Como aquellas, son innumerables las sandeces que perpetra el aludido ante la adulonería de quienes viven a costilla suya, aplausos incluidos. Y como el jefe, al estilo del juego del “mono mayor”, da la pauta, sus serviciales replican las fechorías de manera discrecional.

Siendo el Presidente el más connotado denigrador de la condición femenina, sus empleados creen que tienen la misión de andar metiendo mano a cuanta mujer se les cruce en el camino. Al menos así sucedió en la inauguración del palacio erigido a la “gloria” de su morador azul, cuando señoras periodistas, en función profesional, acudieron a cubrir el acontecimiento. Poco tiempo después, el propio gobernante se jactaba de haber sido abordado por una muchacha que le habría solicitado ser depositaria de su sacrosanto semen para darle un hijo.

Otro “hermano” se encargó de ir dejando su leche en prostíbulos alteños. No es que no pueda hacerlo; el problema es que llevaba consigo símbolos caros a la historia patria. Ya muchos colegas se han referido a la gravedad del hecho, que el régimen trató casi como una anécdota. Puedo añadir a lo que ya dijeron, que el hecho devela el profundo desprecio del régimen por la República y lo republicano, reafirmando su talante autocrático –recordemos que, luego de 183 años de formar parte consustancial del ejercicio presidencial, fueron sustituidos por símbolos advenedizos del denominado “Estado Plurinacional”, y depositados en la bóveda del BCB, saliendo sólo, aunque nadie parece respetar el protocolo (¿existe?) de su manejo, para los fastos por la fundación de Bolivia-.

Otro que no quiso quedarse atrás en esta impúdica exhibición de vergüenzas fue el diputado masista Soto, quien, muy suelto de cuerpo, mostró sus corruptas carnes envueltas en vulgares contorsiones y amenazador griterío. Ningún productor de reality shows” podría haber imaginado escenas tan procaces como las descritas.
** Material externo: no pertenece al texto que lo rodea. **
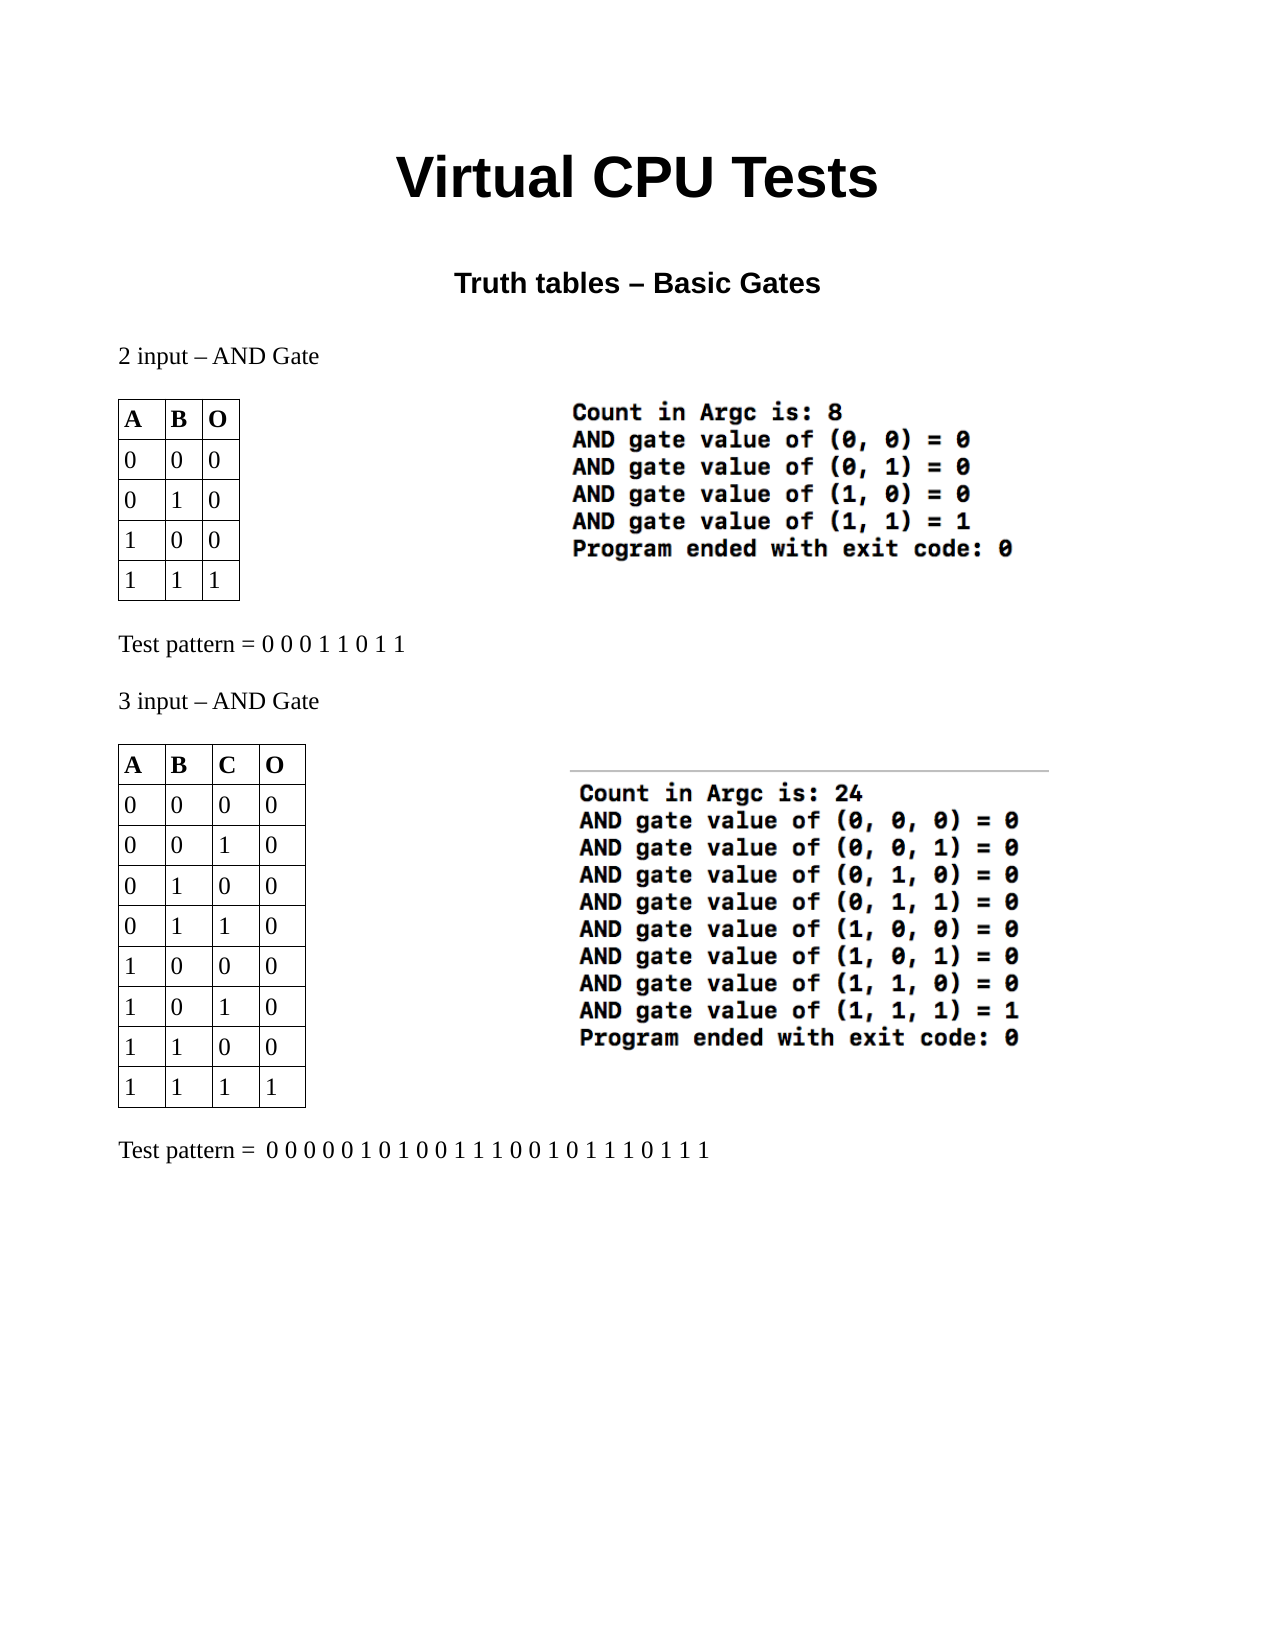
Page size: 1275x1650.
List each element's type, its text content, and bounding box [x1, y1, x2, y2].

table_cell 1 [166, 561, 202, 600]
subtitle Truth tables – Basic Gates [118, 266, 1157, 300]
table_cell 1 [119, 1067, 165, 1107]
table_cell 1 [260, 1067, 305, 1107]
table_cell 0 [260, 826, 305, 865]
table_cell 0 [119, 866, 165, 905]
table_header O [260, 745, 305, 784]
table_header B [166, 400, 202, 439]
table_cell 0 [119, 826, 165, 865]
table_header O [203, 400, 239, 439]
text Test pattern = 0 0 0 1 1 0 1 1 [118, 629, 1157, 658]
table_header A [119, 745, 165, 784]
picture [564, 391, 1047, 590]
table_cell 1 [213, 1067, 259, 1107]
table_cell 1 [166, 906, 212, 946]
table_cell 0 [166, 947, 212, 986]
table_cell 1 [119, 561, 165, 600]
table_header C [213, 745, 259, 784]
table_cell 0 [260, 947, 305, 986]
table_cell 0 [166, 987, 212, 1026]
title Virtual CPU Tests [118, 143, 1157, 210]
table_cell 0 [213, 785, 259, 824]
table_cell 1 [119, 947, 165, 986]
text Test pattern = 0 0 0 0 0 1 0 1 0 0 1 1 1 0 0 1 0 1 1 1 0 1 1 1 [118, 1136, 1157, 1164]
table_cell 0 [260, 906, 305, 946]
table_cell 1 [166, 866, 212, 905]
table_cell 0 [260, 785, 305, 824]
table_header B [166, 745, 212, 784]
table_cell 1 [213, 987, 259, 1026]
table_cell 1 [166, 1027, 212, 1066]
table_cell 0 [166, 521, 202, 560]
table_cell 1 [213, 906, 259, 946]
text 3 input – AND Gate [118, 686, 1157, 715]
table_cell 0 [119, 480, 165, 519]
table_cell 1 [203, 561, 239, 600]
table_cell 0 [203, 440, 239, 479]
table_cell 0 [119, 440, 165, 479]
table_cell 1 [166, 480, 202, 519]
table_cell 0 [119, 906, 165, 946]
table_cell 1 [119, 987, 165, 1026]
picture [569, 770, 1049, 1079]
table_cell 1 [166, 1067, 212, 1107]
table_cell 0 [166, 440, 202, 479]
table_cell 1 [119, 521, 165, 560]
table_header A [119, 400, 165, 439]
table_cell 0 [260, 1027, 305, 1066]
table_cell 0 [213, 866, 259, 905]
table_cell 0 [166, 785, 212, 824]
table_cell 0 [260, 987, 305, 1026]
text 2 input – AND Gate [118, 341, 1157, 370]
table_cell 1 [119, 1027, 165, 1066]
table_cell 0 [213, 1027, 259, 1066]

Cabría decir que, con tales groserías, uno ya lo vio y escuchó todo; pero como ningún miembro del régimen quiere quedarse atrás, no faltó quien -lo oí por radio en un minibús- reconociendo que el No se impuso en el referendo del 21F (reconocerlo ya es algo), acotó que “sólo fue por el 1,5%” y que “no era una diferencia abrumadora”, por lo que “el hermano Evo” tenía todo el derecho de volver a postularse. No alcancé a identificar al personaje que dijo tal barbaridad, pero como que ya está de buen tamaño de tanta inmundicia humana, ¿no?...

Por fortuna, restan sólo algo más de 500 días para que esto se acabe.